## Task
Pick each line containing "root" out of the records.

## Provided material

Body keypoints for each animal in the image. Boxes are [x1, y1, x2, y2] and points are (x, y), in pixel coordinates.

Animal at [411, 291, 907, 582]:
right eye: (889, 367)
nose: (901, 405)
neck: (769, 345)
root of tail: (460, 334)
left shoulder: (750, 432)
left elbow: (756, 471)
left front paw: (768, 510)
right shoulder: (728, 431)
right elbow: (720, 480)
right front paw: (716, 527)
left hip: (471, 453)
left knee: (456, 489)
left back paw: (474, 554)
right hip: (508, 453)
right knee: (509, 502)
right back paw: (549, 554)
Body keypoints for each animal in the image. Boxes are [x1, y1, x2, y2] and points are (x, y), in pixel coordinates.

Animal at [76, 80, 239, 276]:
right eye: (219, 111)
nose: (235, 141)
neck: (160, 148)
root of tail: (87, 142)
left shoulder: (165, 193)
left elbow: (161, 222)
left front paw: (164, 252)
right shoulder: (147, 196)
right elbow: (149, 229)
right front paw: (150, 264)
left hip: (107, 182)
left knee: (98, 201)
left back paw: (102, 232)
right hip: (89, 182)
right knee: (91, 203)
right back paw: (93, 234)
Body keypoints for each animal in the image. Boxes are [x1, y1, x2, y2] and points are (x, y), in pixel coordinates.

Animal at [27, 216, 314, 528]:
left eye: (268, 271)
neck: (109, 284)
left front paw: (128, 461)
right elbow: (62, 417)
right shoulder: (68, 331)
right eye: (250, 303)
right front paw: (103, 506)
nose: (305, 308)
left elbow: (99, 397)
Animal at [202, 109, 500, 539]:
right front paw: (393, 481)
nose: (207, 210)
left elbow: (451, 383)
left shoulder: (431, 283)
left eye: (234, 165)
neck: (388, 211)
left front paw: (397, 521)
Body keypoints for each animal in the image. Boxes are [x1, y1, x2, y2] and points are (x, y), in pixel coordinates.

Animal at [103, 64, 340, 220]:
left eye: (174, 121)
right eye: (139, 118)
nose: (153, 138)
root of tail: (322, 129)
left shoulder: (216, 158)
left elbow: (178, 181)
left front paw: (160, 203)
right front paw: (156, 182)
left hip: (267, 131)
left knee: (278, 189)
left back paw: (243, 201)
--
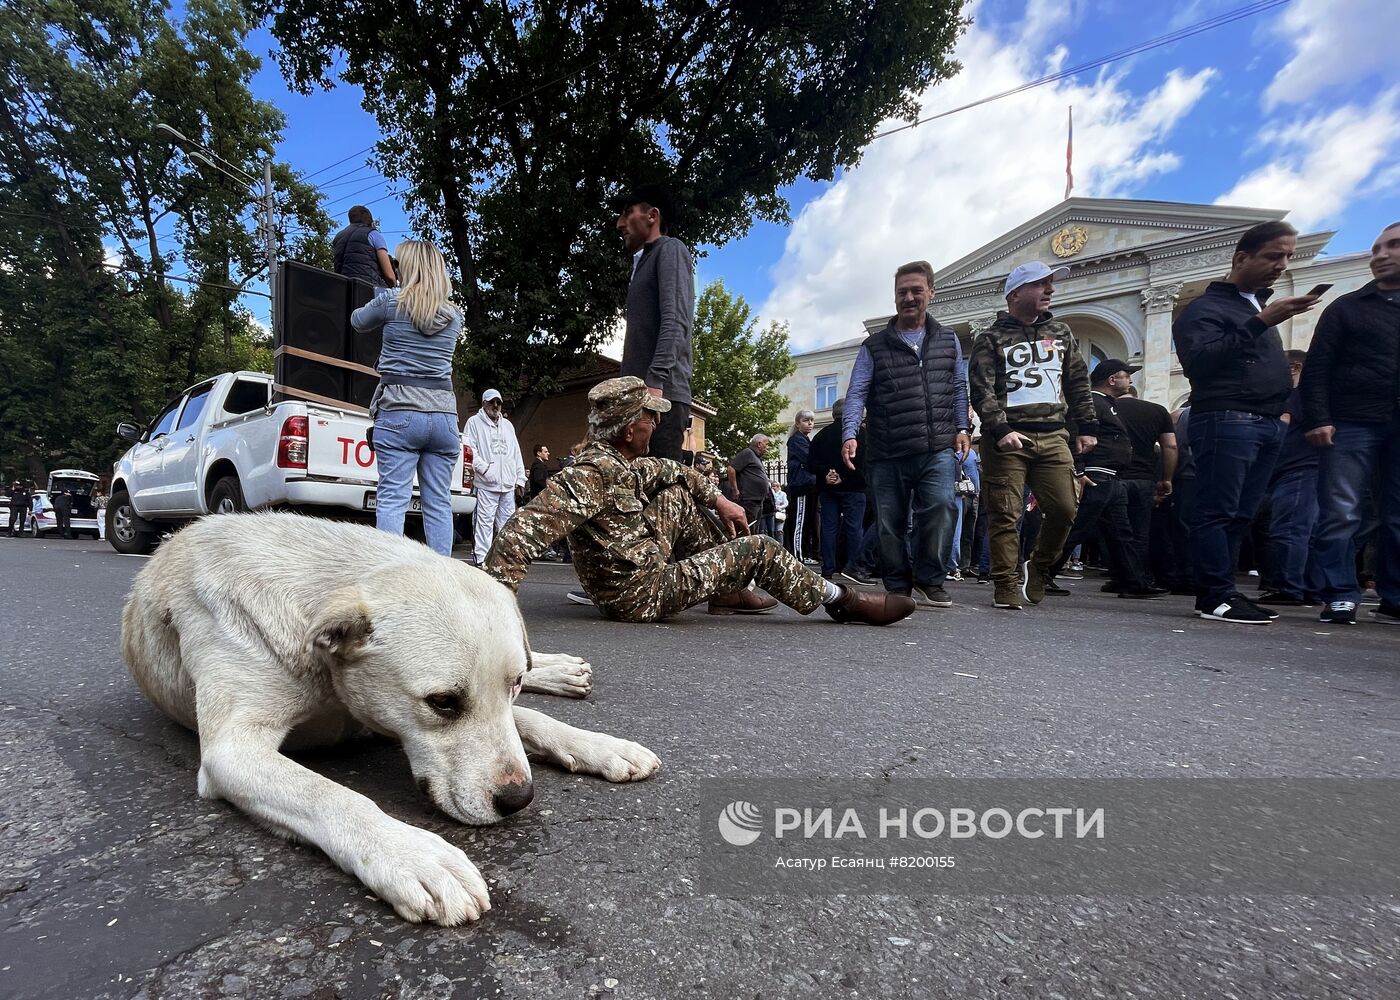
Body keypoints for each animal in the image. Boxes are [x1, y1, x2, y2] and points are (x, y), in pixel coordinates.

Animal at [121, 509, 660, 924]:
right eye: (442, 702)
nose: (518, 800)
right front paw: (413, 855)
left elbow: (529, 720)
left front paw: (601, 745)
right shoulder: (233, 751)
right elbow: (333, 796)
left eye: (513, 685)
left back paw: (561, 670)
==
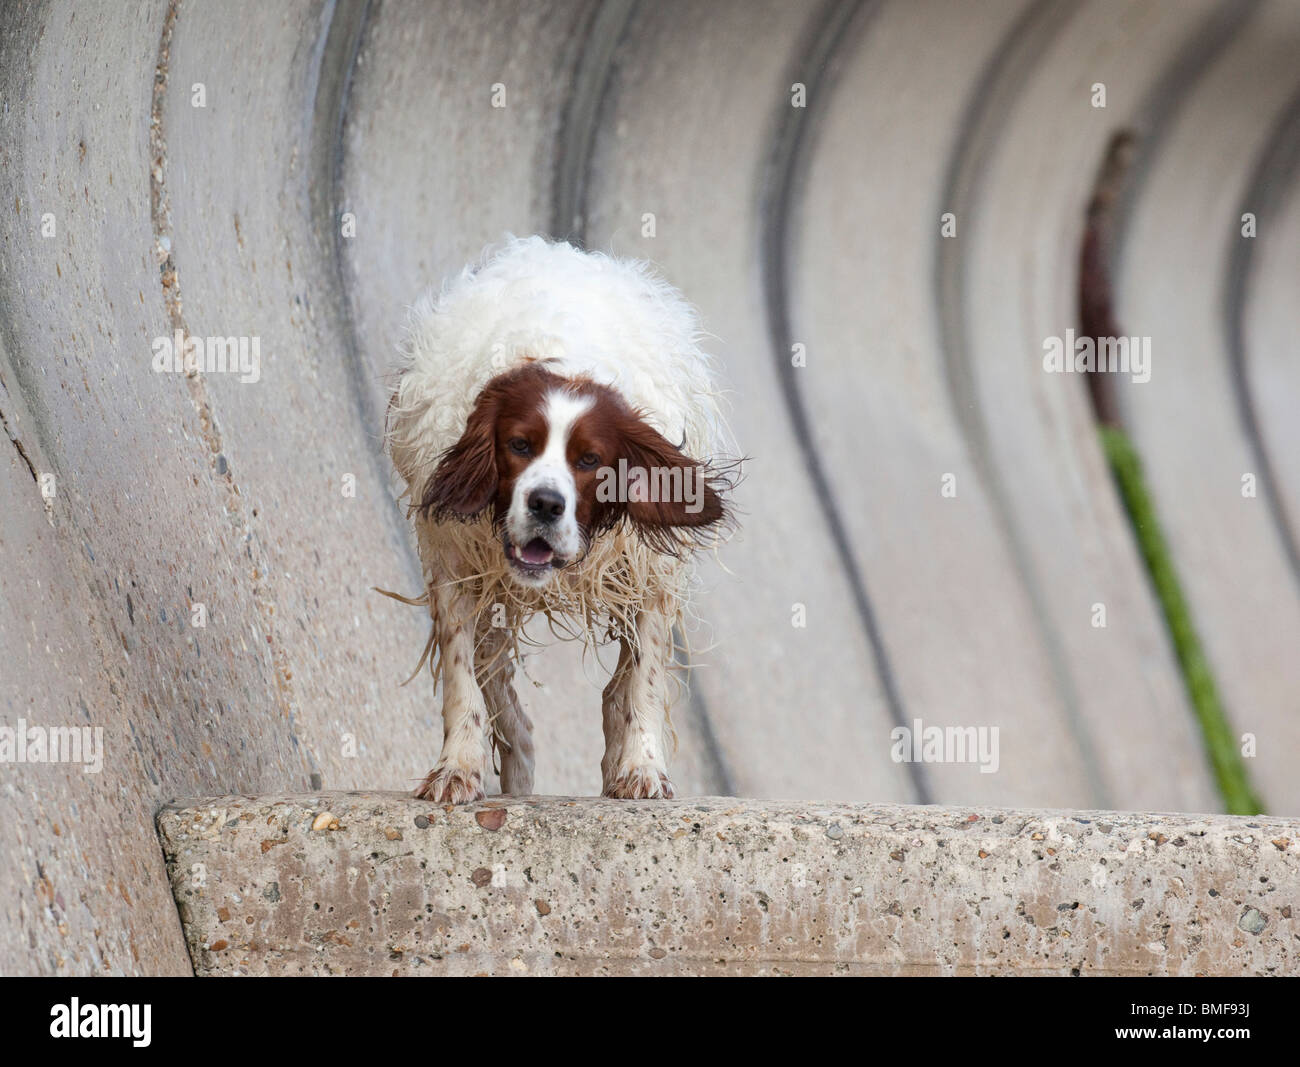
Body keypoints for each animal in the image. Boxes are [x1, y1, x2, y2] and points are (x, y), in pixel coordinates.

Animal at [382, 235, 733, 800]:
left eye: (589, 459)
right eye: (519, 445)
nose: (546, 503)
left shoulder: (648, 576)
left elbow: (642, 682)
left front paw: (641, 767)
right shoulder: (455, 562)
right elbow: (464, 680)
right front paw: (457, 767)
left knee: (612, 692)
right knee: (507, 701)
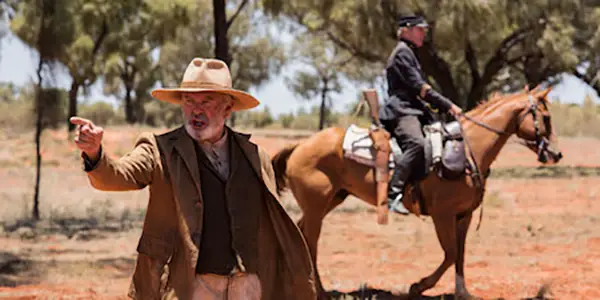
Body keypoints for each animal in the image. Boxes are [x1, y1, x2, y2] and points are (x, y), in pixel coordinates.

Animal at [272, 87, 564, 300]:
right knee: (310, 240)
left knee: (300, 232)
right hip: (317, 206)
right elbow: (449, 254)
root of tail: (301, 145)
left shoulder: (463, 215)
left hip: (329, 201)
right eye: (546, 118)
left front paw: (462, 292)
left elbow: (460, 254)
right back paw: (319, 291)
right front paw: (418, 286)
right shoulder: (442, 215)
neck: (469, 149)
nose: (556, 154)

## Solution
root of tail: (460, 334)
root of tail: (87, 142)
root of tail: (322, 129)
root of tail: (301, 145)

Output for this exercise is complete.